Helloooo, new journal. I’m not exactly sure what sorts of things I’m going to post here yet, so I’ll just recap my St. John trip for now.
Last Monday at approximately 4:30 a.m., I boarded a dimly-lit Logan Express bus idling in the wonderfully putrid-smelling Woburn station, and began a 12 hour trek to the 28 square mile virgin island of St. John. My parents, my little brother, my mother’s cousin and her two kids, and I took a four hour flight from Boston to San Juan, then a 20 minute flight from there to St. Thomas. After landing in the St. Thomas airport, we were greeted by live steel pan music and offers of free rum, an assurance that we had indeed arrived in the Virgin Islands. We rode in an air-conditioned taxi van from the airport to the Red Hook ferry dock, taking questionably safe back roads that leisurely curled around the island and then jerked upwards at 100-degree angles like giant concrete cobras ready to strike. The Red Hook ferry to Cruz Bay in St. John took about 15 minutes, but it seemed like much longer because I decided to sit in a cozy spot in the sheltered bottom deck of the boat where I soon found out that all of the water from the top deck gushes down in torrents whenever it rains. I spent the bulk of that ferry ride wishing my glasses sported miniature windshield wipers. From Cruz Bay, we took an open-air taxi (a pickup truck with benches in the bed) to Cinnamon Bay Campground. Having made this journey several times before, I knew that the curlicue roads in St. John made the St. Thomas streets seem like a wimpy Alabama freeway. One hill in particular always has novice riders muttering things like “You have GOT to be shitting me” to each other as the truck lurches upwards like a roller coaster cart before the first big drop, with the smell of burnt transmission fluid occasionally trickling by.
After safely arriving at the campground, we stayed in a concrete room with screen doors and no indoor plumbing for ten days.

Home sweet home.
Even though I’ve already had the privilege to enjoy the company of mangy donkeys that get a kick out of braying in front of sleeping tourists, feisty diurnal mongooses that were set loose to control the nocturnal rat population, and moths the size of B-52s that like to dive bomb anyone that dares to use the communal bathroom at 3 a.m., I always experience something new at Cinnamon Bay. This time, the campground manager personally greeted us and offered a can of RAID after we checked in, which made me slightly wary considering we’ve slept with tarantulas before at the same campground and were never offered any bug spray.

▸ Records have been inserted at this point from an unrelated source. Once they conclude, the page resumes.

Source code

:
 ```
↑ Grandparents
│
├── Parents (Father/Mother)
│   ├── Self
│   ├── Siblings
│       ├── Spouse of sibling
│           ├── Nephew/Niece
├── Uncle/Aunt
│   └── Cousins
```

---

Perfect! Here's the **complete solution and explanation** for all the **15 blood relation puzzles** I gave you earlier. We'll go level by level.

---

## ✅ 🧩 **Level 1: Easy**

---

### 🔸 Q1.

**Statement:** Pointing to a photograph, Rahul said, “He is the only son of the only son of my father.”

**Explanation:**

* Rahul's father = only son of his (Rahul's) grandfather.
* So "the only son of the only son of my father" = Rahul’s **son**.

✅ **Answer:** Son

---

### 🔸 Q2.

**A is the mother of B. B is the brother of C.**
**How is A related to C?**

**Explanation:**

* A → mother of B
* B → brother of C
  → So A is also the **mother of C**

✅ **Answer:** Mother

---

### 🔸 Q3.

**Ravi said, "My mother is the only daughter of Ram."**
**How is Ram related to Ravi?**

Upon opening the pantry in our room and watching my father stomp-dance on the seven or eight Palmetto bugs that scuttled out after they sneezed off a direct spray of RAID, I knew that I’d get to make some fun buggy friends before the end of our stay. Lo and behold, a scorpion decided to hang out by our cooler, and what I think was a wolf spider took a nap above my brother’s bed. After catching these angry arachnids, my dad enjoyed relocating them into crab holes outside, resulting in Discovery Channel-style arthropod deathmatches underground.

He lost his stinger when my dad caught him.

Holy fang sheaths, Batman!
Aside from having slumber parties with bugs the size of my hands, I got to do some other fun new things this time around. With the help of a guidebook, I convinced my parents that we should snorkel Princess Bay, a sheltered mangrove swamp with knee-deep water and a bottom blanketed with thick sea grass and sponges.

I silently debated whether it would be more enjoyable to stick my head into a bear trap than into these roots.
Surprisingly, this turned out to be one of the best snorkel trips I’ve ever had, and I’ve snorkeled a LOT. There were tons of teeny tiny baby fish poking in and out of the grass, and baby coral crabs and feather dusters clung to the mangrove roots. I even came face to face with a baby barracuda lurking in the shadows that had the same attitude problem and strong-jawed sneer as the fully grown version. All of the fish there weren’t afraid of us, perhaps because they were young and naive or perhaps because they’ve never seen humans before since most people aren’t crazy enough to even consider snorkeling in a swamp. I think the coolest thing I saw was a bright orange conch shell, from which two eye stalks cautiously periscoped up to check me out as I hovered just inches away. This was not as creepy as it sounds.
One day, all seven of us crammed into a 14-foot dinghy and whipped around the island’s coast, shared a channel with ferries and watched islanders give us confused looks from atop their sailboats while the waves tossed us around effortlessly. When we pulled up to shore and ate lunch, the boat took on enough water to cover the motor’s battery, and when my brother and cousin reached in to grab some of their things, they were simultaneously shocked. Neither one was seriously hurt, but we decided that it was probably time to call it a day and return the dinghy after that.
We did a bunch of other stuff this trip, and overall it was a ton of fun. However, every time I go snorkeling I wonder if I made a mistake by not majoring in marine biology because I feel completely at home in the water. I can name most of the fish and coral I see, know where certain ones like to hide out in the reef and what other ones eat, and absolutely love just floating above them all and watching them interact. If I could somehow find a job as an underwater photographer, I think I’d be in heaven.